What needs to be done:
An exact copy of every entry is needed, without the pictures.

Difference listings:
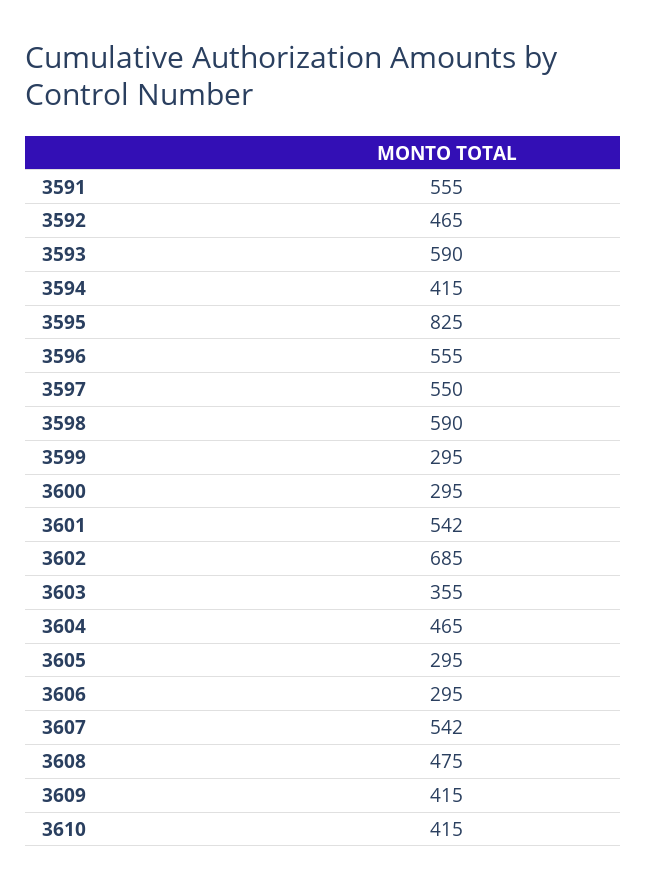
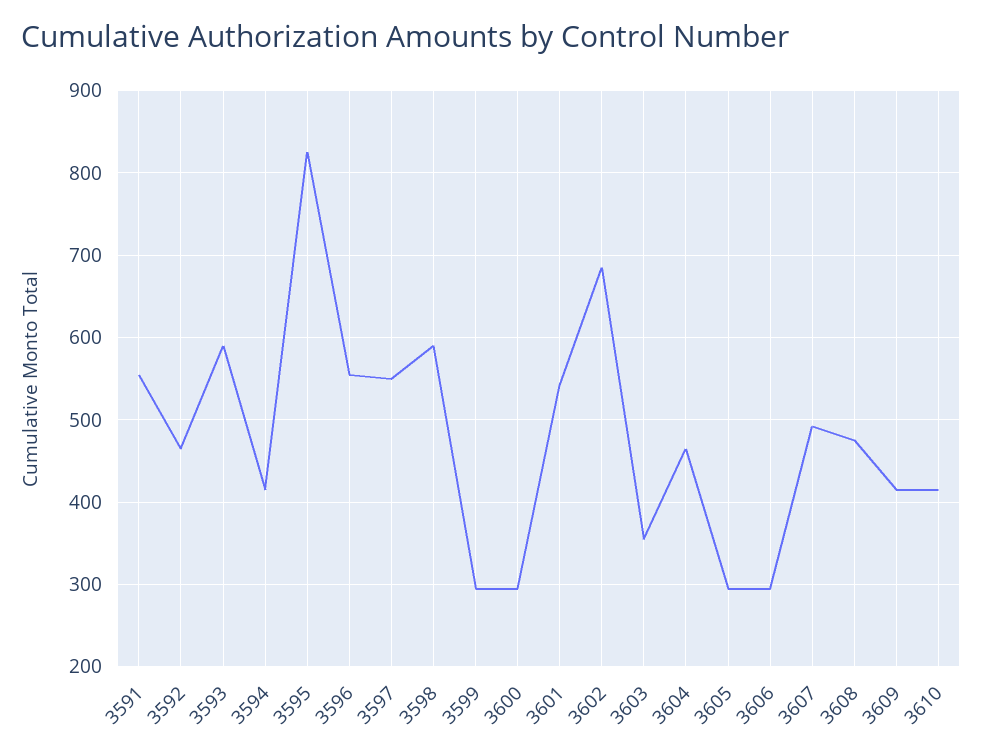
  {
    "3591": 555,
    "3592": 465,
    "3593": 590,
    "3594": 415,
    "3595": 825,
    "3596": 555,
    "3597": 550,
    "3598": 590,
    "3599": 295,
    "3600": 295,
    "3601": 542,
    "3602": 685,
    "3603": 355,
    "3604": 465,
    "3605": 295,
    "3606": 295,
-   "3607": 542,
+   "3607": 490,
    "3608": 475,
    "3609": 415,
    "3610": 415
  }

Response box:
  {
    "3591": 555,
    "3592": 465,
    "3593": 590,
    "3594": 415,
    "3595": 825,
    "3596": 555,
    "3597": 550,
    "3598": 590,
    "3599": 295,
    "3600": 295,
    "3601": 542,
    "3602": 685,
    "3603": 355,
    "3604": 465,
    "3605": 295,
    "3606": 295,
-   "3607": 542,
+   "3607": 490,
    "3608": 475,
    "3609": 415,
    "3610": 415
  }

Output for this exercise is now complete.